KAMPALA – The Uganda Civil Aviation Authority (UCAA) has urged Parliament to approve their request to have more public land allocated to them to facilitate future expansion.
The UCAA Deputy Director-General, Mr Fred Bamwesigye, told MPs on Physical Infrastructure Committee during a tour of the ongoing upgrade and expansion works of Entebbe International Airport that to compliment the expanded airport facilities, there will be need for an Aviation Training School and a holding center for animals being transited through Entebbe-either as exports or imports transported via air.
Mr Bamwesigye disclosed that the UCAA top management has already written to the relevant government agencies communicating their need for more land. He said they are having their eyes on the 60 acres of Ministry of Agriculture prime land adjacent to the airport that is currently being used to house the Animal Genetic Resources Center and Data Bank.
Committee chairman Kafeero Sekitoleko (Nakifuma) urged the UCAA management to formally write to them as a committee justifying their request for more land.

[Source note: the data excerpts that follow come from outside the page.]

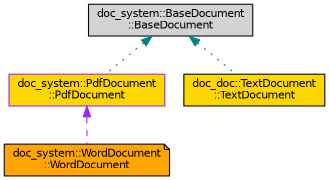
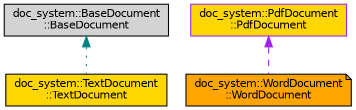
  digraph {
    rankdir=TB
    node [color=black fillcolor=gold fontname=Helvetica fontsize=10 shape=box style=filled]
    edge [color=teal dir=back fontname=Helvetica fontsize=10 labelfontname=Helvetica labelfontsize=10 style=dotted]
    n1 [fillcolor=lightgrey fontcolor=black height=0.2 label="doc_system::BaseDocument\l::BaseDocument" width=0.4]
    n2 [color=purple height=0.2 label="doc_system::PdfDocument\l::PdfDocument" width=0.4]
-   n3 [height=0.2 label="doc_doc::TextDocument\l::TextDocument" width=0.4]
+   n3 [height=0.2 label="doc_system::TextDocument\l::TextDocument" width=0.4]
    n4 [fillcolor=orange height=0.2 label="doc_system::WordDocument\l::WordDocument" shape=note width=0.4]
-   n1 -> n2
    n1 -> n3
    n2 -> n4 [color=purple style=dashed]
  }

The MPs were unanimous that, given the plans to construct more required infrastructure, the UCAA bid to be allocated the NAGRIC land is in order.
Entebbe airport currently sits on one square mile of land which Mr Bamwesigye says is increasingly proving inadequate as the ongoing two-phased upgrade and expansion works near completion. In fact, ahead of the ongoing works, government still encroached on MAAIF/NAGRIC land to ensure CAA had more.
The ongoing expansion works, whose first phase ends in 2020, will enable Entebbe to have a combined capacity to handle or transit over 3.5m passengers a year. Currently it’s at 1.84m if UCAA’s figures for last year are anything to go by.
UCAA management says the expansion and upgrade works are now at 56% and the entire project cost is $200m which is a loan from China. As part of the upgrade and expansion works, UCAA is focusing on delivering a new cargo center capable of storing 100,000 tons of goods up from the current facility that holds only 59,000 tons at a time.
The $200m project also covers the upgrading of the runways, taxiways, commercial center, aircraft parking aprons, water tanks, the terminal building, fuel hydrant lines and the fuel farm. UCAA DG David Kakuba says the cargo complex is 80% completed.